# Linear Differential Equation

## Linear Differential Equation

A differential equation is said to be linear. If the dependent variable and its differential coefficients occur in the first degree only and are not multiplied together.

Method 1: The most general from of a linear equation of the first order is $$\frac{dy}{dx}+Py=Q$$,

Where, P and Q are any function of x.

To solve such equation, find integrating factor $$IF={{e}^{\int{P.dx}}}$$,

On multiplying the form by $${{e}^{\int{P.dx}}}$$ on both sides, we get

$$\frac{dy}{dx}+Py=Q$$,

$${{e}^{\int{P.dx}}}\left( \frac{dy}{dx}+py \right)=Q.{{e}^{\int{P.dx}}}$$,

$$\frac{dy}{dx}.{{e}^{\int{P.dx}}}+P.y.\frac{d}{dx}{{e}^{\int{P.dx}}}=Q.{{e}^{\int{P.dx}}}$$,

$$\frac{d}{dx}\left( y.{{e}^{\int{P.dx}}} \right)=Q.{{e}^{\int{P.dx}}}$$,

Integration applying on both sides

$$\int{\frac{d}{dx}\left( y.{{e}^{\int{P.dx}}} \right)}.dx=\int{Q.{{e}^{\int{P.dx}}}}.dx$$,

$$y.{{e}^{\int{P.dx}}}=\int{Q.{{e}^{\int{P.dx}}}}+C$$,

Which is the required solution of the given differential equation.

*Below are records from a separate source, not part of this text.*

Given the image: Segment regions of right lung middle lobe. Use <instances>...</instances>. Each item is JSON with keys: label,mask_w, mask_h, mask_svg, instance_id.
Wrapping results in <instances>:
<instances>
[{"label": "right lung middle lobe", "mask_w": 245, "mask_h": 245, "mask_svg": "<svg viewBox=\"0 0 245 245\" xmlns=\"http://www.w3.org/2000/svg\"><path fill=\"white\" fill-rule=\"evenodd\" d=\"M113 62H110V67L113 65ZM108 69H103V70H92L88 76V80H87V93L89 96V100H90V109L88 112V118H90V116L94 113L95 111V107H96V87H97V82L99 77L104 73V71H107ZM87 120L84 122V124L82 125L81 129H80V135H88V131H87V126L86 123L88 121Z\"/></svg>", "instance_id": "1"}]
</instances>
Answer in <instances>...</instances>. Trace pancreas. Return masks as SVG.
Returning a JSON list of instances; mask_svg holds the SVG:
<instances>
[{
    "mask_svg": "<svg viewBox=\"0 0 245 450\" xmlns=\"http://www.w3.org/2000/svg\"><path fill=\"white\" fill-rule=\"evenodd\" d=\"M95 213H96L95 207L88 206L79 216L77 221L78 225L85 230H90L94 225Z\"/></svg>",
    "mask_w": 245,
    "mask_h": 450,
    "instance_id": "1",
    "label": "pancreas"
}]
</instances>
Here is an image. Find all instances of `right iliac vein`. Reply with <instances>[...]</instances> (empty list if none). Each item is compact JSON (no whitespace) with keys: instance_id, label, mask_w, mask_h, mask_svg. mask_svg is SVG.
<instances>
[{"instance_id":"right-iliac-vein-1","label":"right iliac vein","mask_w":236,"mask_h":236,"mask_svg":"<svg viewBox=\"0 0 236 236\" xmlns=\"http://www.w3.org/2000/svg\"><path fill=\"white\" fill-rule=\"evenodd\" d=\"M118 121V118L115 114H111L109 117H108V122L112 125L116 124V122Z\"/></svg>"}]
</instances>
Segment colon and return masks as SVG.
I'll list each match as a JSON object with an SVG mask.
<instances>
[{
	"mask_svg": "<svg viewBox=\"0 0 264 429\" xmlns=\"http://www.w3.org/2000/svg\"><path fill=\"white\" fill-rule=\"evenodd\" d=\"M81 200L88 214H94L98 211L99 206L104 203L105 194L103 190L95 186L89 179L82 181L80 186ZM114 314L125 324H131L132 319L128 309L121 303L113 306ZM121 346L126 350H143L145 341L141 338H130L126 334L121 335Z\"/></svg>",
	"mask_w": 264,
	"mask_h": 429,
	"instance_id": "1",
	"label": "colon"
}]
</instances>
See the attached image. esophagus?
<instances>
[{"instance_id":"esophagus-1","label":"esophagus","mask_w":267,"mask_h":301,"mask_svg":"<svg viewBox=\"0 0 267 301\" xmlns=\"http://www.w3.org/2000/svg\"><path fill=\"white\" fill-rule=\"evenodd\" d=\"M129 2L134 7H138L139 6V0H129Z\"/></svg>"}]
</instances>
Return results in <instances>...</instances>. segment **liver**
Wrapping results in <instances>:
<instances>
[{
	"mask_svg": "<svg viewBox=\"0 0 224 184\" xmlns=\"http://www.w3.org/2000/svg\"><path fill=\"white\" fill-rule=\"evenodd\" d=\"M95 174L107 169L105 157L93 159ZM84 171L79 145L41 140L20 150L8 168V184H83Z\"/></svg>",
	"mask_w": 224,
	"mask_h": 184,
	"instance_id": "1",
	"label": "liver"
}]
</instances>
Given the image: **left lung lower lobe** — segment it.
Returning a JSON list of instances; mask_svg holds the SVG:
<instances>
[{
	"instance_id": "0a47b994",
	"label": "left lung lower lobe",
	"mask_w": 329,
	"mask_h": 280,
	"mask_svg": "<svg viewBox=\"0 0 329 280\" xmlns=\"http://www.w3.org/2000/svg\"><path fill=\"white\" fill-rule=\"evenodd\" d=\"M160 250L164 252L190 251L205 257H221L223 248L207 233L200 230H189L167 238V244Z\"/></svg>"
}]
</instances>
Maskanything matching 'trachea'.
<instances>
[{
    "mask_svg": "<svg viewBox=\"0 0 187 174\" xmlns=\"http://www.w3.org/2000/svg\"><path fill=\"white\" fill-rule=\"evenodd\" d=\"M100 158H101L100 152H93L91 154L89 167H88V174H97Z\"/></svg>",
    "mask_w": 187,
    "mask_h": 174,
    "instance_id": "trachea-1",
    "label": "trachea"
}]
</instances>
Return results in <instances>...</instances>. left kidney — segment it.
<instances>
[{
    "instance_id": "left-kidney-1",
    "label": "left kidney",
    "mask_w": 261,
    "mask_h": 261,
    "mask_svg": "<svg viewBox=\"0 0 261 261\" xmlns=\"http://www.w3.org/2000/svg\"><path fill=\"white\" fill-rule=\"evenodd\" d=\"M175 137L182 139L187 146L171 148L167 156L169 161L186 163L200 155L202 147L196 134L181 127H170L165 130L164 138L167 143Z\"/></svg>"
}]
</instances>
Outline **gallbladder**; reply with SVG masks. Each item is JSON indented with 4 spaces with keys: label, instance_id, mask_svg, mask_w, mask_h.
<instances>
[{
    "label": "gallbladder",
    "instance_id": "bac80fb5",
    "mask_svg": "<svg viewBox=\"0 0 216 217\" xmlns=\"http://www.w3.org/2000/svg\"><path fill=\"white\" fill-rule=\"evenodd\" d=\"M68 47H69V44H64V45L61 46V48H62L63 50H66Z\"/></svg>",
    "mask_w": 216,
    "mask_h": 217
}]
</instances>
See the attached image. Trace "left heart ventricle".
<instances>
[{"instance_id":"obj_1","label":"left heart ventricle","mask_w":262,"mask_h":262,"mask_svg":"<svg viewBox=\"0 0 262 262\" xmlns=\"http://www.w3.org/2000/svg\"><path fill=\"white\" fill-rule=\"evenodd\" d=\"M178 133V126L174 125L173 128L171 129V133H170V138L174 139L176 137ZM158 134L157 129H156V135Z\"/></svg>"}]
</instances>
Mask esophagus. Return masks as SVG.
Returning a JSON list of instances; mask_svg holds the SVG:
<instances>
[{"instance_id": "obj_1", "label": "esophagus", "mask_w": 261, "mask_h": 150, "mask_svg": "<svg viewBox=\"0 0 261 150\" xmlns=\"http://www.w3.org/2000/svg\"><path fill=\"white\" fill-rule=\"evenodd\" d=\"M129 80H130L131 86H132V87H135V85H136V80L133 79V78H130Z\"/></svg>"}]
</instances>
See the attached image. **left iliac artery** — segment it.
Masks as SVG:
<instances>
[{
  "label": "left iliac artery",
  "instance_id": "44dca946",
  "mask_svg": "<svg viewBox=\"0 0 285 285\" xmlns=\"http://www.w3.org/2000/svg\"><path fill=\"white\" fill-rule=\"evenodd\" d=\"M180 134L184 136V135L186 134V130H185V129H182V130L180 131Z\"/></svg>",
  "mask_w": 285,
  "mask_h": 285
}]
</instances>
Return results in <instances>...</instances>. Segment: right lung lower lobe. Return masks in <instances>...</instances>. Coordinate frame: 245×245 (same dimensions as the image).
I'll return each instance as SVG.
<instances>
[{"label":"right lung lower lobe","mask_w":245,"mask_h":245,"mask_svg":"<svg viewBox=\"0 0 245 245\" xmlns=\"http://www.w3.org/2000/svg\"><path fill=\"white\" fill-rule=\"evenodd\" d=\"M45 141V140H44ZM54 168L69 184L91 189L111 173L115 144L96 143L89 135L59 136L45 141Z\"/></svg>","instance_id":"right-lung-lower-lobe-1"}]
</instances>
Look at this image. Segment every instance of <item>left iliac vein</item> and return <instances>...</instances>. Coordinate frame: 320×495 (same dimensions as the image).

Method 2: The most general from of a linear equation of the first order is $$\frac{dx}{dy}+Px=Q$$,

Where, P and Q are any function of y.

To solve such equation, find integrating factor $$IF={{e}^{\int{P.dy}}}$$,

On multiplying the form by  $$IF={{e}^{\int{P.dy}}}$$ on both sides, we get

$$\frac{dx}{dy}+Px=Q$$,

$${{e}^{\int{P.dy}}}\left( \frac{dx}{dy}+px \right)=Q.{{e}^{\int{P.dy}}}$$,

$$\frac{dx}{dy}.{{e}^{\int{P.dy}}}+P.x.\frac{d}{dx}{{e}^{\int{P.dy}}}=Q.{{e}^{\int{P.dy}}}$$,

$$\frac{d}{dy}\left( y.{{e}^{\int{P.dy}}} \right)=Q.{{e}^{\int{P.dy}}}$$,

Integration applying on both sides

$$\int{\frac{d}{dy}\left( y.{{e}^{\int{P.dy}}} \right)}.dy=\int{Q.{{e}^{\int{P.dy}}}}.dy$$,

$$x.{{e}^{\int{P.dy}}}=\int{Q.{{e}^{\int{P.dy}}}}+C$$,

Which is the required solution of the given differential equation.